Vírus da zika pode curar tumor cerebral

por Agnes Mendes

Pesquisadores brasileiros realizaram testes em cobaias e constataram que o vírus da zika pode ser usado para combater o meduloblastoma, tumor cerebral mais comum em crianças. Após a epidemia de 2015, que provocou mais de 2 mil casos de microcefalia em bebês recém-nascidos no Brasil, o vírus se tornou um vilão nacional.  Pesquisadores da USP e do Instituto Butantan perceberam que as células que o vírus da Zika ataca no cérebro estão presentes em alguns tumores. Resolveram então investigar a eficácia do vírus nesse tratamento e constataram que ele é capaz de controlar ou até eliminar a doença.

Durante a epidemia da zika, que causou o aumento dos casos de microcefalia, foi constatado que o vírus estava presente no líquido amniótico de mulheres infectadas pelo vírus durante a gravidez. No entanto, a relação de causalidade só foi analisada em um estudo realizado por pesquisadores americanos publicado em 2016 na revista científica Cell Stem Cell. Os cientistas determinaram que o zika é capaz de destruir ou impedir o crescimento de células progenitoras neurais, que constroem o cérebro e o sistema nervoso. Essas células dão origem ao córtex, área do cérebro que apresenta o volume reduzido na microcefalia. Essa característica motivou pesquisadores da Unicamp a investigar os impactos do vírus para o tratamento do glioblastoma, tumor cerebral maligno mais comum e agressivo em adultos. Eles descobriram que o zika é capaz de mudar completamente a morfologia das células do tumor em apenas 48 horas, causando um princípio de morte celular. Esse foi o estudo que antecedeu ao realizado pelos pesquisadores da USP e do Instituto Butantan, publicado na revista Cancer Research. 

Nele, os cientistas trataram dois tipos de câncer humanos em cobaias, o meduloblastoma e o tumor AT/RT (tumor teratóide rabdóide atípico). O primeiro é um tumor cerebral que tem origem na medula e atinge mais comumente crianças entre quatro e cinco anos, enquanto o AT/RT, outro tumor cerebral agressivo e de mau prognóstico, é mais comum até os três anos. Ao utilizar tumores humanos nas cobaias, os cientistas puderam testar o potencial de tratamento para os tumores em pessoas.

 
Imagem mostra a progressão do tumor (colorido) nos camundongos que receberam injeções do vírus (Fonte: Núcleo de Divulgação Científica da USP)

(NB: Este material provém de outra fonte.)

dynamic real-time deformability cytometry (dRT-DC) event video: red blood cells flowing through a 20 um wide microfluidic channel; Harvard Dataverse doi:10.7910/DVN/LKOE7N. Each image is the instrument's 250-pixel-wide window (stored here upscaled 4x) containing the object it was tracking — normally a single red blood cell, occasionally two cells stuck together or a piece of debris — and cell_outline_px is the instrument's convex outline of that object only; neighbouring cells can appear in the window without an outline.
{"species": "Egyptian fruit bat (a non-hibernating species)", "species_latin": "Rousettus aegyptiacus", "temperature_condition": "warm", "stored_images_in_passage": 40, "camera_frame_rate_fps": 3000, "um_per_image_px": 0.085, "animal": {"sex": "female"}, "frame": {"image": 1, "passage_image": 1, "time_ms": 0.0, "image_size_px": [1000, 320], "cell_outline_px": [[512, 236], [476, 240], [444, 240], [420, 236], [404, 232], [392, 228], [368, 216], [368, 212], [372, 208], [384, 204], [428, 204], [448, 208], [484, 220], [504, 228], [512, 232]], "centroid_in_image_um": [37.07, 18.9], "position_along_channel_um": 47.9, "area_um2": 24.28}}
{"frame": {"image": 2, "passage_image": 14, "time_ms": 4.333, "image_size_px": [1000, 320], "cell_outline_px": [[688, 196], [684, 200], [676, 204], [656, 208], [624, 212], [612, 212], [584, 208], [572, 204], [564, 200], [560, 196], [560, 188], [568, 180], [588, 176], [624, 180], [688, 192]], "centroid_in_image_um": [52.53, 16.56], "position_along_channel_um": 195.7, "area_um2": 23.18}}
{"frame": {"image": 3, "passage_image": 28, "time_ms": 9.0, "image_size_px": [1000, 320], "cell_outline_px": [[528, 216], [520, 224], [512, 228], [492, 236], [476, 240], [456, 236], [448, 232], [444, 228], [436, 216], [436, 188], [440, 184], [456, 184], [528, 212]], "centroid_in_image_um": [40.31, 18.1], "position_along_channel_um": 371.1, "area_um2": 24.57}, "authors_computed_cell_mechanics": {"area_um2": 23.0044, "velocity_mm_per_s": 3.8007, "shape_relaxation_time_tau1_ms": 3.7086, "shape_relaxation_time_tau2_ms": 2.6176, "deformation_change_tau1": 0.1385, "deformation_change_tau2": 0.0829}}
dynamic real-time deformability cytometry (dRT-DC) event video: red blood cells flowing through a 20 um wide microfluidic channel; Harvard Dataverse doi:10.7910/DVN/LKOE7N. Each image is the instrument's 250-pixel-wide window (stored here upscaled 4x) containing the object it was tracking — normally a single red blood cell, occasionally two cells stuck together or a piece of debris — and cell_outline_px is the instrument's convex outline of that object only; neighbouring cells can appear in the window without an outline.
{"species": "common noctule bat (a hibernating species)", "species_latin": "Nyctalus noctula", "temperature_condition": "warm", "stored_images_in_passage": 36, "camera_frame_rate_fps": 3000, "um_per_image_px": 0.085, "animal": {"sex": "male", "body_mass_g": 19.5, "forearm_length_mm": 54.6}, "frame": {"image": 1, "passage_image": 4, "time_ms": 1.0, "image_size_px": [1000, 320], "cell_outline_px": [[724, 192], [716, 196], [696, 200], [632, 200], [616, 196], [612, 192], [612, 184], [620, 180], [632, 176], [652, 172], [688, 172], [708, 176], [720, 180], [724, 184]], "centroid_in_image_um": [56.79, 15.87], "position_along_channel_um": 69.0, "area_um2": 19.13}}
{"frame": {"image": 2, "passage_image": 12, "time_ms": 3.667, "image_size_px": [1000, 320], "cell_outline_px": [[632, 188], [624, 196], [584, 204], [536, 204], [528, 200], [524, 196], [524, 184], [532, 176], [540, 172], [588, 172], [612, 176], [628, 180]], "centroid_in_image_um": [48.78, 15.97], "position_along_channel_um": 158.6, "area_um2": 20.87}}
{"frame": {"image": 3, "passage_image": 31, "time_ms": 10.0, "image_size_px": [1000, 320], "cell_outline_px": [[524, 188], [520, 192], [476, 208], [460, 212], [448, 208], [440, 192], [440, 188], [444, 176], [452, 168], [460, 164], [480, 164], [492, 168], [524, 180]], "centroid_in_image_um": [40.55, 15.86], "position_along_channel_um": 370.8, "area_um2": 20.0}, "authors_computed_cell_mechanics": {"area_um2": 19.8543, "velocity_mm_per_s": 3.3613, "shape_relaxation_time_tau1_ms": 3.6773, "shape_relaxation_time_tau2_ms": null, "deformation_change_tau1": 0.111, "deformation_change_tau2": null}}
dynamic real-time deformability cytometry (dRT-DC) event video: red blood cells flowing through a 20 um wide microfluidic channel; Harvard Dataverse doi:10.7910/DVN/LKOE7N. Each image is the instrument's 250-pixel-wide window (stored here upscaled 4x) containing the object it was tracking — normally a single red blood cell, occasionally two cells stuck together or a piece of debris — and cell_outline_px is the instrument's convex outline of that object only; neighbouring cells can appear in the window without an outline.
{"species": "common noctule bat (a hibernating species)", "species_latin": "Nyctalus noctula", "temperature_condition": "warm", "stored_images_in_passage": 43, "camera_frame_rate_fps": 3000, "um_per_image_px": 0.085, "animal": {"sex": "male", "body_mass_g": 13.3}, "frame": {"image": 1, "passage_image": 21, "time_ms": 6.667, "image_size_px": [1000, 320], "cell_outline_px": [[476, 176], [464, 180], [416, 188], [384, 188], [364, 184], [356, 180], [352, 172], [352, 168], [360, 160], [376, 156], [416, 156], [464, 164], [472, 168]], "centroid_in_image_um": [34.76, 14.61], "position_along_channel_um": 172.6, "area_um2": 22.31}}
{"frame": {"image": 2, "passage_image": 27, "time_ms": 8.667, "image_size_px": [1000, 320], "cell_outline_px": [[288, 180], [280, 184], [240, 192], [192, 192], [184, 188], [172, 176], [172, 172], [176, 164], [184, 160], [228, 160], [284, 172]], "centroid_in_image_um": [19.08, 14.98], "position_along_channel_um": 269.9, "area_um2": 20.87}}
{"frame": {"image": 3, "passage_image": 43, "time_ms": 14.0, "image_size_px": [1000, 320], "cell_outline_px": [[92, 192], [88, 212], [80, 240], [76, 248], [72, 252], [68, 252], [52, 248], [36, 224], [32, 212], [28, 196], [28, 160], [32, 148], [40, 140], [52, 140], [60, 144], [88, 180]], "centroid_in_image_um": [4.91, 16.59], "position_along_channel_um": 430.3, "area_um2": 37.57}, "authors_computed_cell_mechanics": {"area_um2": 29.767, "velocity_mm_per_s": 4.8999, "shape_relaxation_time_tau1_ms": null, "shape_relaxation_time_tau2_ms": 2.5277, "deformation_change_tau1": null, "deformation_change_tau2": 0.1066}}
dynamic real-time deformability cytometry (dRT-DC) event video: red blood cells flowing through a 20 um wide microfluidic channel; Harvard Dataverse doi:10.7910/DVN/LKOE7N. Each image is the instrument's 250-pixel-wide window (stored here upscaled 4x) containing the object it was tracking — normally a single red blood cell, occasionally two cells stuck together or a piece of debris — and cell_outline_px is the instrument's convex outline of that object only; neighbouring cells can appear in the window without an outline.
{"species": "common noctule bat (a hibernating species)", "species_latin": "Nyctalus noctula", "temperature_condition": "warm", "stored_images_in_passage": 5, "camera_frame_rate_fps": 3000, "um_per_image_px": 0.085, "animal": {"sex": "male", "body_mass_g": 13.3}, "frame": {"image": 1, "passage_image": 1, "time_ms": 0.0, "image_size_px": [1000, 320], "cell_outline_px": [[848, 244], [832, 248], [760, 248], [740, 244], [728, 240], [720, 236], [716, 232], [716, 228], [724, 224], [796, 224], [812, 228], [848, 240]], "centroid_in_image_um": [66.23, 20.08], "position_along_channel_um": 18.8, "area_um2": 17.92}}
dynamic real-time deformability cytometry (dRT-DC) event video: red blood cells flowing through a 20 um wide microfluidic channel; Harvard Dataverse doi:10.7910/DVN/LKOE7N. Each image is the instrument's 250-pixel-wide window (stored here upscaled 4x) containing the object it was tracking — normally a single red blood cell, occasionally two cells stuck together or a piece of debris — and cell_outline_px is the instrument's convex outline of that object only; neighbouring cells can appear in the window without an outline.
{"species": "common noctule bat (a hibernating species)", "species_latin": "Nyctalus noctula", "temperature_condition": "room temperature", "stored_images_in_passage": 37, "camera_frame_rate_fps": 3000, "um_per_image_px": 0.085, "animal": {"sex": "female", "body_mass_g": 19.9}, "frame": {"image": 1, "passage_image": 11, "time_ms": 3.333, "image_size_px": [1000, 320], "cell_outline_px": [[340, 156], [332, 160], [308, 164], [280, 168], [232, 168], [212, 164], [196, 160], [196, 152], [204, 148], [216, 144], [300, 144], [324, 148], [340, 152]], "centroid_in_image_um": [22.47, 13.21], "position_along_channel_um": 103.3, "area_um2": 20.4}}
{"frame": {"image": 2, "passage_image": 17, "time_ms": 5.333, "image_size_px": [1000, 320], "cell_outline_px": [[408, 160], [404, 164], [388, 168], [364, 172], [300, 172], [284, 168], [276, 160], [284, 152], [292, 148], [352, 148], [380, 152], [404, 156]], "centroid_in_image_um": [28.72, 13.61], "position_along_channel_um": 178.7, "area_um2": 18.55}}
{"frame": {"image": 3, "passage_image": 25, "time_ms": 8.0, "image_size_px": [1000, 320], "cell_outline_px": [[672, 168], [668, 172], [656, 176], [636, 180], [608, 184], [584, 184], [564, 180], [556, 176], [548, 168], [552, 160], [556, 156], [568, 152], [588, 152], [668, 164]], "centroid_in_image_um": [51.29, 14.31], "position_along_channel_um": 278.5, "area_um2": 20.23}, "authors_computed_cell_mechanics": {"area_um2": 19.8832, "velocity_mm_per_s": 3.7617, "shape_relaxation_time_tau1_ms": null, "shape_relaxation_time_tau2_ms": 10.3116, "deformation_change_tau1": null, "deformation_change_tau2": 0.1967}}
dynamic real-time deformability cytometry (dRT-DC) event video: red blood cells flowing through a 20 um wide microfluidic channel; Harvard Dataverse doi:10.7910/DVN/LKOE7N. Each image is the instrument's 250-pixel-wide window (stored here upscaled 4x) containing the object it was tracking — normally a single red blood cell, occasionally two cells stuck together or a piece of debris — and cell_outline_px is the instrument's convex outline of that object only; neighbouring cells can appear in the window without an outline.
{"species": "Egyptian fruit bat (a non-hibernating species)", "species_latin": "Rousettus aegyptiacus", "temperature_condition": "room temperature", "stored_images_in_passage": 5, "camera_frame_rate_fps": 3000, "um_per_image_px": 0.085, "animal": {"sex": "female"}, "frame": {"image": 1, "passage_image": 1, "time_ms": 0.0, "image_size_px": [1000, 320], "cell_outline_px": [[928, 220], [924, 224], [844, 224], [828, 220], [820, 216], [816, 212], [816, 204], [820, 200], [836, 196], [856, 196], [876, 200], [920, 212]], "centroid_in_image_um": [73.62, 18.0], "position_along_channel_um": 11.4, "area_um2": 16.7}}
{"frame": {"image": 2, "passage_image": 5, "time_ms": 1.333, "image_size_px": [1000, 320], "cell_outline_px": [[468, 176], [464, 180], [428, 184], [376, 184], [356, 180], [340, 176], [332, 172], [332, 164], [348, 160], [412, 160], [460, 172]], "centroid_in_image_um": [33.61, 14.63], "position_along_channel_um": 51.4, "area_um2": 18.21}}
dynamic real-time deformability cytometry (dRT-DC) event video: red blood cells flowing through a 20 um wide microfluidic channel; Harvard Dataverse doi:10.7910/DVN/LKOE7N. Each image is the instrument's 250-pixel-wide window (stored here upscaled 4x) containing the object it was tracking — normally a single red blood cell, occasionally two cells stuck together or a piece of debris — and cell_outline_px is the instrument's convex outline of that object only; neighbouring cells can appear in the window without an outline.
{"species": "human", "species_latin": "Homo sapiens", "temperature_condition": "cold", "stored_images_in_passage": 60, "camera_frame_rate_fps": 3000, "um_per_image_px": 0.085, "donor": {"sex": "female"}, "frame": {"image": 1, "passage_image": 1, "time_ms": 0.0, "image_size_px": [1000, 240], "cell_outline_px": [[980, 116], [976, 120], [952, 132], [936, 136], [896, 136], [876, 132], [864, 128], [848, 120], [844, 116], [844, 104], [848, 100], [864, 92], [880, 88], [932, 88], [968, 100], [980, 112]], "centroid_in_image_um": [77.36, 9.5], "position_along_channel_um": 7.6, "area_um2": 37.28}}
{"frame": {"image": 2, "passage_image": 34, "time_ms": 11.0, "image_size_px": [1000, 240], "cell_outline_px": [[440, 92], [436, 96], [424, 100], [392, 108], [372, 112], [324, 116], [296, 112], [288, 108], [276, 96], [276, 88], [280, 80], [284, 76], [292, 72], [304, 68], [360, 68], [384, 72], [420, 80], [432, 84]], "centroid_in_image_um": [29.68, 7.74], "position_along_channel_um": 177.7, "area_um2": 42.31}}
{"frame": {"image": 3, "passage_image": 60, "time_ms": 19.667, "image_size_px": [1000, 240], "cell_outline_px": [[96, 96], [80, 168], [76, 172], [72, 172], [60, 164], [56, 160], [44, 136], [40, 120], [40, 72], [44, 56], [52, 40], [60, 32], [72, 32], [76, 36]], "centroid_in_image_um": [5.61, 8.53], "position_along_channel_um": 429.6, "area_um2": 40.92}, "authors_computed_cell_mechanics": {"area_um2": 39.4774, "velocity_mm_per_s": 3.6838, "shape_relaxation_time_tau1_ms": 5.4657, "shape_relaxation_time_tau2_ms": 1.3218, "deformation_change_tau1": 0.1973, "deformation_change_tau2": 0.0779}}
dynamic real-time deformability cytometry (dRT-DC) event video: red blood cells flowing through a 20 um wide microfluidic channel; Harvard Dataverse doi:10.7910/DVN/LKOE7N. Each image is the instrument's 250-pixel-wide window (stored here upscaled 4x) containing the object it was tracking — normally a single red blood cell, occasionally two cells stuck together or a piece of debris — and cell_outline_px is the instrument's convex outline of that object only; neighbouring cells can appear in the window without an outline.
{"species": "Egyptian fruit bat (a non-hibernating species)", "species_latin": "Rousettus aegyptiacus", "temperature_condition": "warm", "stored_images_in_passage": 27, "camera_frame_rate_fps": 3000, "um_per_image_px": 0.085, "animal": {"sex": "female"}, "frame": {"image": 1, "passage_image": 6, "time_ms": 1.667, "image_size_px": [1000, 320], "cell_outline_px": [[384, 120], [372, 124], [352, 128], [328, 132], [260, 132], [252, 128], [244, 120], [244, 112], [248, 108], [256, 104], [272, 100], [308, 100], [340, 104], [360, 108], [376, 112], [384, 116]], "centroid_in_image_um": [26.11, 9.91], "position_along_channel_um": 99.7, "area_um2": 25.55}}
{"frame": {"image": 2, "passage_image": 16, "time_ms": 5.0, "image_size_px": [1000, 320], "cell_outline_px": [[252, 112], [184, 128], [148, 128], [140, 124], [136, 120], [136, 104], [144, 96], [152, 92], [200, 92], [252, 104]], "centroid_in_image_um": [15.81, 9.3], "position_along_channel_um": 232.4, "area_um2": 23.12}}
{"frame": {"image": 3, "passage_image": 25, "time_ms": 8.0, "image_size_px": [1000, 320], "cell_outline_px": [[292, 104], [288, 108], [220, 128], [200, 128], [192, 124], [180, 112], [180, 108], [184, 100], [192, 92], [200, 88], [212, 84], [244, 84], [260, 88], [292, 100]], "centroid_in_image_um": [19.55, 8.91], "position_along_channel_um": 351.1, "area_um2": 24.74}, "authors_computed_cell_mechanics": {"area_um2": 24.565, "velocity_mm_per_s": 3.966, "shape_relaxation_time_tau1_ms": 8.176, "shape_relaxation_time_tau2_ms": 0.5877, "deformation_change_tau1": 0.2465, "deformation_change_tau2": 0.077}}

Imagem mostra a progressão do tumor (colorido) nos camundongos que receberam injeções do vírus (Fonte: Núcleo de Divulgação Científica da USP)

 

Para os testes, foram utilizados camundongos transgênicos sem sistema imunológico, para que não rejeitassem as células humanas. Cientistas, então, injetaram células tumorais nas cobaias e, por fim, o vírus da zika selvagem. Em três meses, o vírus conseguiu reduzir o tumor em 20 cobaias e eliminá-lo totalmente em 9. Além disso, não foi verificado nenhum vestígio do tumor na coluna vertebral, o que prova a eficácia do vírus para controlar a metástase. Os cientistas utilizaram um grupo de controle, no qual deixaram o câncer sem tratamento. As cobaias que participaram do grupo de controle morreram em duas semanas. Os pesquisadores esperam iniciar os testes em humanos nos próximos meses, para que a eficácia em indivíduos seja comprovada, mas os resultados são promissores.